__GIVEN RECORDS__.

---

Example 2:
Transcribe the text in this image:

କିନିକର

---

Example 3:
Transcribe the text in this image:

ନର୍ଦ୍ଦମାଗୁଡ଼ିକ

__AIM__.
Convert every line of the records above into a JSON list of strings, one string per line, skipping any blank lines.

__SOLUTION BELOW__.
[
  "---",
  "Example 2:",
  "Transcribe the text in this image:",
  "କିନିକର",
  "---",
  "Example 3:",
  "Transcribe the text in this image:",
  "ନର୍ଦ୍ଦମାଗୁଡ଼ିକ"
]